The HELP program first launched at Texas Health Azle in 2012, with a mission to make high-quality healthcare more accessible to North Texans. Each month, patients are seen in groups of four, providing a support system for people living with chronic diseases. The program costs $10 a month and includes an individual appointment with a nurse practitioner and lab visit, a support group, and an education session covering topics related to managing chronic diseases.

Another objective of the program is to lower the number of trips to the Emergency Department a patient with chronic disease is forced to make, especially since visits can be expensive.
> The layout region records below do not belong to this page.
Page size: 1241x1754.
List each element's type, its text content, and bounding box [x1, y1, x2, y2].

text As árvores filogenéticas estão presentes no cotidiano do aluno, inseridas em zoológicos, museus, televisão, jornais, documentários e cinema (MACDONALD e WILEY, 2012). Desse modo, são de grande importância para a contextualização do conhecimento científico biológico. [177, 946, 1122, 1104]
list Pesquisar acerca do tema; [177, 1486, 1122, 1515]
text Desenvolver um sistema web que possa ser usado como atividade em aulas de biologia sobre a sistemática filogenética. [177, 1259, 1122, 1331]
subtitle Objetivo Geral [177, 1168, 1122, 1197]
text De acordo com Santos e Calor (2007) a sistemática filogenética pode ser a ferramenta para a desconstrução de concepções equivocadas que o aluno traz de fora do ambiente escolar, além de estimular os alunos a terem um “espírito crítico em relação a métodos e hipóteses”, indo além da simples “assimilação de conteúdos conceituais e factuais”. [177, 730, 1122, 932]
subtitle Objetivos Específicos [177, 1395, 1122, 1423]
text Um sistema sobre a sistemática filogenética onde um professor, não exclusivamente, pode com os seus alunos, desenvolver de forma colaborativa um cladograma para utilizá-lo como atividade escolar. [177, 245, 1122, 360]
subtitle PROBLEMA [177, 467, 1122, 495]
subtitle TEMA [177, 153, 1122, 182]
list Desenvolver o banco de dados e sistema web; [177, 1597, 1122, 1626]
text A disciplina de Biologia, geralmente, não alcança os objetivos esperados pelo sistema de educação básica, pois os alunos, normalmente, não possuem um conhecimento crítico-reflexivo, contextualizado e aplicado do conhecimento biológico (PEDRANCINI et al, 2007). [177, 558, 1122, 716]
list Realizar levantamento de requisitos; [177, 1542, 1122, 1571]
The education sessions provide patients with information about how to better manage conditions to prevent emergencies. Patients receive support on various aspects of living with a chronic disease, whether it be finding the cheapest options for prescriptions, getting access to healthy foods, needing transportation, or beginning to look for a job.

“Any of those other issues that we don’t think about that impact the social determinants of health, are things that we work on as well,” says Jamie Judd, program director of Community Health Improvement. “If we only work on their chronic disease, they’re not going to be able to sustain that because there are so many barriers to them being able to do the things they need to do to manage that disease.”

According to outcome data from Arlington-based Texas Health, the program has been successful in helping patients manage chronic diseases in Azle: There has been an 80 percent decrease in Emergency Department visits after a patient enters the program, while HELP has created an overall cost savings of approximately $324,000 a year.

Although the success of the HELP program in Azle spearheaded the decision to expand to additional locations, renewal changes in the Medicaid 1115 Waiver Delivery System Reform Incentive Payment program, which established the initial program, officially allowed HELP to be expanded to facilities across the area that have access to the Medicaid Waiver fund.

Texas Health says the new programs, which are opening at Texas Health Alliance, Texas Health Cleburne, Texas Health Fort Worth, Texas Health HEB, Texas Health Huguley, Texas Health Kaufman, Texas Health Stephenville, and Texas Health Southwest, are committed to serving the rising number of uninsured people dealing with chronic disease in these communities.

“For us, it’s really to be able to care for more of these individuals, and provide them with better, more consistent care, which in turn develops a better quality of life for them,” says Judd.